* [Enunciado]
Da formato de lista JSON de cadenas a todas las líneas que van desde el principio hasta la línea que contiene "Аккумуляторы, зарядные устройства", ambas incluidas. Pon una cadena por cada línea y omite las líneas en blanco.
====== Líneas proporcionadas
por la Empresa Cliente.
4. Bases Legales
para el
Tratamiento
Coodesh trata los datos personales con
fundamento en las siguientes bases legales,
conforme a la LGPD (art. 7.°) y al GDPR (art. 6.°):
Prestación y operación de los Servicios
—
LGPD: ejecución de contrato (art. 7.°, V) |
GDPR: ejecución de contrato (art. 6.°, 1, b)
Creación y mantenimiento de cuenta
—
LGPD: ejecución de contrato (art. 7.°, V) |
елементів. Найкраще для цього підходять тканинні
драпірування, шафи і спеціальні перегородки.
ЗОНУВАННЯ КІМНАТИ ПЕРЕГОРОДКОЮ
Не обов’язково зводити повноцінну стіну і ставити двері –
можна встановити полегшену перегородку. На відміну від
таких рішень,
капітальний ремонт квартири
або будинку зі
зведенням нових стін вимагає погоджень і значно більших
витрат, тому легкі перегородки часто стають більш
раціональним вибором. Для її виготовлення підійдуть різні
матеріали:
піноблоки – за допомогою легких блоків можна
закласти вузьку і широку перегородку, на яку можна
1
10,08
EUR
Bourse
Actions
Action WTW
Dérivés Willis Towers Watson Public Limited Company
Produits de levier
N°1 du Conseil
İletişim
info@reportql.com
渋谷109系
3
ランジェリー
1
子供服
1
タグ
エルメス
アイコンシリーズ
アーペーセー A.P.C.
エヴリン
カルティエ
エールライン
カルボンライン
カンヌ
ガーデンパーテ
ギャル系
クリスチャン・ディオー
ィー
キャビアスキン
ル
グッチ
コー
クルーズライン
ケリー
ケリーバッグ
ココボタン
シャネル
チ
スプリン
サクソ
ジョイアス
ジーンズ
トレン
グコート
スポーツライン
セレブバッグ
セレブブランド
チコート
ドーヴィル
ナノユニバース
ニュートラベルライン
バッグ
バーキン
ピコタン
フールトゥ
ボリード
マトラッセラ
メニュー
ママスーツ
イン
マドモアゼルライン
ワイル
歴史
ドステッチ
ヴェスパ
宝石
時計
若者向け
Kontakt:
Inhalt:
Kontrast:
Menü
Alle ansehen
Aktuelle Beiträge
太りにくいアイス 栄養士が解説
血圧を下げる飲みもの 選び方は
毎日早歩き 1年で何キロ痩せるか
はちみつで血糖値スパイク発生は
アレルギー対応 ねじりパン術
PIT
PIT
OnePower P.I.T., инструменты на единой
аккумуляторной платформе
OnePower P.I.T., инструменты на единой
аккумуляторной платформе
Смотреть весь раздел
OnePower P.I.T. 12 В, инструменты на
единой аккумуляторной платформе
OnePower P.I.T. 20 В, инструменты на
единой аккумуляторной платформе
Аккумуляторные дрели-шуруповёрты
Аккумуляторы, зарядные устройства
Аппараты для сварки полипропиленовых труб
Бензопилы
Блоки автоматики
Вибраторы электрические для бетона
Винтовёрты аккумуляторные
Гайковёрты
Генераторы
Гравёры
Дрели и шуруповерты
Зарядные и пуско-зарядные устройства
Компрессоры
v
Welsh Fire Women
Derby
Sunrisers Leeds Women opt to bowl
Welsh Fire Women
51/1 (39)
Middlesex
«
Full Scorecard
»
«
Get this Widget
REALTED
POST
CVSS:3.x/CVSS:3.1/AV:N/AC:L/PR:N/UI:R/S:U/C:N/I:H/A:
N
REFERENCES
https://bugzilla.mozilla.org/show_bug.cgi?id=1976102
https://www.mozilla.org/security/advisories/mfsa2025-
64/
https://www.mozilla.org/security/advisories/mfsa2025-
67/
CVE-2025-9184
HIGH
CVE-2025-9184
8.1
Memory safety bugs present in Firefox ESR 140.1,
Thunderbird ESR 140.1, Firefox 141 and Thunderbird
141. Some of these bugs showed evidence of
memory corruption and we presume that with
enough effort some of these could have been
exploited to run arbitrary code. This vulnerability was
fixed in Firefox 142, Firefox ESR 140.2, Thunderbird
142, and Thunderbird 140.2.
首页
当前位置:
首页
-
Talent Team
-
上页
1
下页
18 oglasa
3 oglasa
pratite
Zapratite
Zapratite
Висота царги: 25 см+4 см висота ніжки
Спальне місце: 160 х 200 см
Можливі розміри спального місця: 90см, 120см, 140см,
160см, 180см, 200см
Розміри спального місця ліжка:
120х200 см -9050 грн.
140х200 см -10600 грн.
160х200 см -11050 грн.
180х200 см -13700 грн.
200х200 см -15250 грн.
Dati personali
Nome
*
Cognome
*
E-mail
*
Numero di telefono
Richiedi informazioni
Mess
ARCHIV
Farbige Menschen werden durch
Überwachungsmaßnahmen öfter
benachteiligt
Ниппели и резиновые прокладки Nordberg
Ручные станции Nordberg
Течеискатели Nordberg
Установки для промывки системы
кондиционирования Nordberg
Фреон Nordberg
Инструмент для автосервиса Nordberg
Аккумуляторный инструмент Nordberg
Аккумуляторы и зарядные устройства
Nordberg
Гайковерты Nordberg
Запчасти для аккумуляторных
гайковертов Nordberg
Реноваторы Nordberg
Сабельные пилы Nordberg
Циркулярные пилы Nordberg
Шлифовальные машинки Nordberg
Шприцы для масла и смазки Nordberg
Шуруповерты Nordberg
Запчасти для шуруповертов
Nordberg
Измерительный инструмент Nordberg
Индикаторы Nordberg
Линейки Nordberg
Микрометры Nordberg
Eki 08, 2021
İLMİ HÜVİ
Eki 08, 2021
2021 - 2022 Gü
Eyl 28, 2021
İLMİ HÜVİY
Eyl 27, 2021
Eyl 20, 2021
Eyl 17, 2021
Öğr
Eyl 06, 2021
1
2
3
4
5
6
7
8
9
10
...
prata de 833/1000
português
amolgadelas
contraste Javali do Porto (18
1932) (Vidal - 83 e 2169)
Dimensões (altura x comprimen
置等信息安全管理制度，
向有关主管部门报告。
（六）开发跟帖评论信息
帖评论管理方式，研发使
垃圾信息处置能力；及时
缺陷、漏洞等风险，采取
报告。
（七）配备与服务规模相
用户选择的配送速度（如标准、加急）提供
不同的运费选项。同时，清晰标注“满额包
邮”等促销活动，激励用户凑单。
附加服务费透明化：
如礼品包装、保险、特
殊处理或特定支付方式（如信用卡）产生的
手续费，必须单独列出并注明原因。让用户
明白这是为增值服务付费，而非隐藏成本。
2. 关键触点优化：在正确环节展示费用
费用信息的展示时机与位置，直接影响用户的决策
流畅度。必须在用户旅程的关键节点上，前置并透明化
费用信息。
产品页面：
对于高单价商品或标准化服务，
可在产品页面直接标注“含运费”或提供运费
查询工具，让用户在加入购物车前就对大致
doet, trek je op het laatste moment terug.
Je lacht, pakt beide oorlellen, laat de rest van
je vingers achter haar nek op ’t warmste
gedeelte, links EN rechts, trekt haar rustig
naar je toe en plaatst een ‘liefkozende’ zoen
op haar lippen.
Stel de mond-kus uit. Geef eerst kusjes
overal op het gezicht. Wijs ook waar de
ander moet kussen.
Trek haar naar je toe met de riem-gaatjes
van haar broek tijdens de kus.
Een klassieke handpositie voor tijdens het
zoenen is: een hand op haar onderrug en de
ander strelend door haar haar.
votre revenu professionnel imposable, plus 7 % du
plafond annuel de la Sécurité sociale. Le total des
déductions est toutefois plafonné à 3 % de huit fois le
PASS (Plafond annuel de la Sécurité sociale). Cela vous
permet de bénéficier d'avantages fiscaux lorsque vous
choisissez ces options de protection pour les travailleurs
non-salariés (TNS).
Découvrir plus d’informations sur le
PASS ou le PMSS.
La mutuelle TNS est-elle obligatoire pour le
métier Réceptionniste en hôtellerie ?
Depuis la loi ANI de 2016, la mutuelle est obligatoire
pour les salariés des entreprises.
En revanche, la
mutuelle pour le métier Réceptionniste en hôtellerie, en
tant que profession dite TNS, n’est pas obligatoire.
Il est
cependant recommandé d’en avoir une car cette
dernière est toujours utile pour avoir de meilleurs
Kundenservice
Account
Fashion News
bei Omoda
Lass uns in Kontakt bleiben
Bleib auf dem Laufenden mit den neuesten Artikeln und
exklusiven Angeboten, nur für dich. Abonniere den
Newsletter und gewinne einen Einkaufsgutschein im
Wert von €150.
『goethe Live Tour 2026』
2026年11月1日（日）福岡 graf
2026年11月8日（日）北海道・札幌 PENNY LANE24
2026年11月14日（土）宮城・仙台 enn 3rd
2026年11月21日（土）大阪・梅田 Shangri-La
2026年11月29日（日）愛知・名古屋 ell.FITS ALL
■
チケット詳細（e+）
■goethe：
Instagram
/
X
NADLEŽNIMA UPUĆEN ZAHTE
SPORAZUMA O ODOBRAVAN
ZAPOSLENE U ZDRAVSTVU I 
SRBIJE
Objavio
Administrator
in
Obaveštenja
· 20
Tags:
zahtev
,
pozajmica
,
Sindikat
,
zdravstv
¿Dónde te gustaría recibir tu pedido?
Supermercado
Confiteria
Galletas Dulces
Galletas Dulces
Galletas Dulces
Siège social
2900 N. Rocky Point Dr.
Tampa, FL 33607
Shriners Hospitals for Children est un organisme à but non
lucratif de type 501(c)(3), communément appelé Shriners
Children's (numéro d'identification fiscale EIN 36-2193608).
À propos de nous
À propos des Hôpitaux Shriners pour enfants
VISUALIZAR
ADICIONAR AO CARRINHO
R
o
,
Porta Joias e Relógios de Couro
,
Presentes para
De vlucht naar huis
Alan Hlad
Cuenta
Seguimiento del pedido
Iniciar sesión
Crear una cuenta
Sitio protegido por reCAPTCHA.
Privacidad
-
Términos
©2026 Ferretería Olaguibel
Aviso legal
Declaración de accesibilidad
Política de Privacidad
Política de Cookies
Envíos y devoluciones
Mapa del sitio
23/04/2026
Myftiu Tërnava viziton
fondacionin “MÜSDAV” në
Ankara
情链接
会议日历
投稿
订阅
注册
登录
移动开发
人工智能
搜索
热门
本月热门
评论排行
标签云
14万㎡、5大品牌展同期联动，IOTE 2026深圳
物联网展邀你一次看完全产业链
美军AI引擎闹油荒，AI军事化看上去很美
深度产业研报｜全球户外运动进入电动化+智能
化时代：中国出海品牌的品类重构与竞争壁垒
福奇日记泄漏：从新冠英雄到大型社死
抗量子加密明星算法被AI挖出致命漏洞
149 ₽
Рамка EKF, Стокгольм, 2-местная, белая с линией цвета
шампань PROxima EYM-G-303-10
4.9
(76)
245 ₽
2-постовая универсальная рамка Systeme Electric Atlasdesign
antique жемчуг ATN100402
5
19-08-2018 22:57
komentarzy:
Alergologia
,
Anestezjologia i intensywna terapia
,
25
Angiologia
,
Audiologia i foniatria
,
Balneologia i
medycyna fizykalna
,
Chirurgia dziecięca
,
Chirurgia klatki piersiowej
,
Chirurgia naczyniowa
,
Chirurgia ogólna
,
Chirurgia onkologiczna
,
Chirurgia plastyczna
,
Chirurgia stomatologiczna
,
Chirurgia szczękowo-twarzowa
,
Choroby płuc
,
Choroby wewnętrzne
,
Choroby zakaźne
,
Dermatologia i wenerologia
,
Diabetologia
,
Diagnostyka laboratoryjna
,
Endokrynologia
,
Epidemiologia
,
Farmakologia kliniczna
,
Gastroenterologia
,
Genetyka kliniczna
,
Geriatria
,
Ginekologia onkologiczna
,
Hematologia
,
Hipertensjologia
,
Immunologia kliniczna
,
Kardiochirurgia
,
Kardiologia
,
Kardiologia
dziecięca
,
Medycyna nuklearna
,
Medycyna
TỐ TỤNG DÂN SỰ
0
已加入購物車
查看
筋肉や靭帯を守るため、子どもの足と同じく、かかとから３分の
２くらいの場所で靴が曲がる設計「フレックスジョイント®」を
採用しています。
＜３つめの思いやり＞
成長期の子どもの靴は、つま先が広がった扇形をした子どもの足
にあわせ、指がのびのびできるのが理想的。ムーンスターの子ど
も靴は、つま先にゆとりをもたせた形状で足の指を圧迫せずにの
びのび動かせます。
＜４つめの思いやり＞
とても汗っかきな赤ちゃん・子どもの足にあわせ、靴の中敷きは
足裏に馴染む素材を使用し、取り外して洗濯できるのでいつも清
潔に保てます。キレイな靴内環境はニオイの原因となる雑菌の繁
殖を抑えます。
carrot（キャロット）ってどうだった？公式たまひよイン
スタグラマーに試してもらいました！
============
* [Solución]
[
  "por la Empresa Cliente.",
  "4. Bases Legales",
  "para el",
  "Tratamiento",
  "Coodesh trata los datos personales con",
  "fundamento en las siguientes bases legales,",
  "conforme a la LGPD (art. 7.°) y al GDPR (art. 6.°):",
  "Prestación y operación de los Servicios",
  "—",
  "LGPD: ejecución de contrato (art. 7.°, V) |",
  "GDPR: ejecución de contrato (art. 6.°, 1, b)",
  "Creación y mantenimiento de cuenta",
  "—",
  "LGPD: ejecución de contrato (art. 7.°, V) |",
  "елементів. Найкраще для цього підходять тканинні",
  "драпірування, шафи і спеціальні перегородки.",
  "ЗОНУВАННЯ КІМНАТИ ПЕРЕГОРОДКОЮ",
  "Не обов’язково зводити повноцінну стіну і ставити двері –",
  "можна встановити полегшену перегородку. На відміну від",
  "таких рішень,",
  "капітальний ремонт квартири",
  "або будинку зі",
  "зведенням нових стін вимагає погоджень і значно більших",
  "витрат, тому легкі перегородки часто стають більш",
  "раціональним вибором. Для її виготовлення підійдуть різні",
  "матеріали:",
  "піноблоки – за допомогою легких блоків можна",
  "закласти вузьку і широку перегородку, на яку можна",
  "1",
  "10,08",
  "EUR",
  "Bourse",
  "Actions",
  "Action WTW",
  "Dérivés Willis Towers Watson Public Limited Company",
  "Produits de levier",
  "N°1 du Conseil",
  "İletişim",
  "info@reportql.com",
  "渋谷109系",
  "3",
  "ランジェリー",
  "1",
  "子供服",
  "1",
  "タグ",
  "エルメス",
  "アイコンシリーズ",
  "アーペーセー A.P.C.",
  "エヴリン",
  "カルティエ",
  "エールライン",
  "カルボンライン",
  "カンヌ",
  "ガーデンパーテ",
  "ギャル系",
  "クリスチャン・ディオー",
  "ィー",
  "キャビアスキン",
  "ル",
  "グッチ",
  "コー",
  "クルーズライン",
  "ケリー",
  "ケリーバッグ",
  "ココボタン",
  "シャネル",
  "チ",
  "スプリン",
  "サクソ",
  "ジョイアス",
  "ジーンズ",
  "トレン",
  "グコート",
  "スポーツライン",
  "セレブバッグ",
  "セレブブランド",
  "チコート",
  "ドーヴィル",
  "ナノユニバース",
  "ニュートラベルライン",
  "バッグ",
  "バーキン",
  "ピコタン",
  "フールトゥ",
  "ボリード",
  "マトラッセラ",
  "メニュー",
  "ママスーツ",
  "イン",
  "マドモアゼルライン",
  "ワイル",
  "歴史",
  "ドステッチ",
  "ヴェスパ",
  "宝石",
  "時計",
  "若者向け",
  "Kontakt:",
  "Inhalt:",
  "Kontrast:",
  "Menü",
  "Alle ansehen",
  "Aktuelle Beiträge",
  "太りにくいアイス 栄養士が解説",
  "血圧を下げる飲みもの 選び方は",
  "毎日早歩き 1年で何キロ痩せるか",
  "はちみつで血糖値スパイク発生は",
  "アレルギー対応 ねじりパン術",
  "PIT",
  "PIT",
  "OnePower P.I.T., инструменты на единой",
  "аккумуляторной платформе",
  "OnePower P.I.T., инструменты на единой",
  "аккумуляторной платформе",
  "Смотреть весь раздел",
  "OnePower P.I.T. 12 В, инструменты на",
  "единой аккумуляторной платформе",
  "OnePower P.I.T. 20 В, инструменты на",
  "единой аккумуляторной платформе",
  "Аккумуляторные дрели-шуруповёрты",
  "Аккумуляторы, зарядные устройства"
]